When looking at functions that perform calculations we essentially have two ways to solve the calculation the bottom up and top down. The bottom up approach would look like this.

def factorial(n, i=1, product=1):
   return product if i > n
   return factorial(n, i+1, product*1)

A bottom up approach isn’t much different from a loop. The top down approach on the other hand works only with recursion which makes it a prefered choice for writing recursion. Using this approach, we essentially pass the problem to the next function call as we saw with factorial.

Improve Recursion performance with Dynamic Programming

While recursion is great at solving certain problems, it is also usually slow as it leads the slowest category of algorithms - \(\Theta(2^n)\).

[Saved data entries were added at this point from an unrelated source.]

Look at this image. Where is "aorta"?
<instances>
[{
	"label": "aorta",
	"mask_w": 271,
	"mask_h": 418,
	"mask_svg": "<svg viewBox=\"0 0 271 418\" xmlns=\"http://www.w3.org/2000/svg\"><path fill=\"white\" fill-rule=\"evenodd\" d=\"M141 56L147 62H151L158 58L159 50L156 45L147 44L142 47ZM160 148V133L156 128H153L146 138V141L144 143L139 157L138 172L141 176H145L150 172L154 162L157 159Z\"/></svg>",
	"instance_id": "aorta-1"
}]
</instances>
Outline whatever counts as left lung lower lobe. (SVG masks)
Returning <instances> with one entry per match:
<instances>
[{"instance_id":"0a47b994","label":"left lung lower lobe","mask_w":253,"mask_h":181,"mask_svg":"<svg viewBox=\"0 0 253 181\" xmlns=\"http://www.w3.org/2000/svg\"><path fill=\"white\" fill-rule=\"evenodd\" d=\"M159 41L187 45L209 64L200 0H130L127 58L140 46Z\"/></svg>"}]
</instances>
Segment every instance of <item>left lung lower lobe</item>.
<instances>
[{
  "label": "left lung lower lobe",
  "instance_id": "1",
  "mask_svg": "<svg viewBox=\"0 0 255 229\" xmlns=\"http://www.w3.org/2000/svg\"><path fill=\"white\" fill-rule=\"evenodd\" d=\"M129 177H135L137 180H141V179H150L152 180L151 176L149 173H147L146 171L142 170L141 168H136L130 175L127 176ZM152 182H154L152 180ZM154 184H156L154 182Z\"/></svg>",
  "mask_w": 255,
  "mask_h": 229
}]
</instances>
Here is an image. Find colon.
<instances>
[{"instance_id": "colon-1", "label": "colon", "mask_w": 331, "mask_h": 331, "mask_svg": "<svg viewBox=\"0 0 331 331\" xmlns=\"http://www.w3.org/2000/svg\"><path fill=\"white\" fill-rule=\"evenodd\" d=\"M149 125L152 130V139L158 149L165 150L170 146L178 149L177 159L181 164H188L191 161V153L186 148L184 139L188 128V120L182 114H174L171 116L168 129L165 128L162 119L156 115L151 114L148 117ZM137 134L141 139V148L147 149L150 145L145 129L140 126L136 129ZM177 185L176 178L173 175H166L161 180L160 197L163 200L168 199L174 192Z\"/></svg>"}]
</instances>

However, we can fix this through dynamic programming to understand how we will look at an example.

# find max number in an array

def max(array):
   return array[0] if len(array) == 1
   if array[0] > max(array[1, len(array) - 1])
      return array[0]
   return max(array[1, len(array) - 1])

What basically happens is we check one number with the max of the array. This isn’t efficient because we are calling max twice. We can visualize this by walking through.

max([1,2,3,4])
# checks if 1 > [2,3,4]
# checks if 2 > [3,4]
# checks if 3 > [4]

max([3,4]) calls max([4]) because it compares 3 > max([4]). This returns 4 and now it can evaluate the if statement if array[0] > max(array[1, len(array) - 1]) but it fails so it returns max(array[1, len(array) - 1]) which calls max([4]) again. In other words, we call max([4]) twice. If follow the steps up all the way to the solution.

max([3,4]) # 2x max([4])
max([2,3,4]) # 2x max([3,4]) 4x max([4])
max([1,2,3,4]) # 2x max([2,3,4]) 4x max([3,4]) 8x max([4])

We can skip steps by saving the result of the max call and use it instead of calculating over and over.

def max(array):
   return array[0] if len(array) == 1
   max_remainder = max(array[1, len(array) - 1])
   if array[0] > max_remainder
      return array[0]
   return max_remainder

This way we call max 4 times instead of 15 times. The original version ran with a complexity of \(\Theta(2^n)\) while the improved version with \(\Theta(N)\).

They key is to avoid excesive recursion calls.

Dynamic programming is the process of optimizing recursive problems that have overlapping subproblems. We do this through memoization, where we remember previous function calls. Another dynamic programming approach os called bottom-up which consists in ditching recursion and go for another approach instead like a loop.

The important thing to note about recursion is to only use it where it makes sense. Preferably in a top-down approach.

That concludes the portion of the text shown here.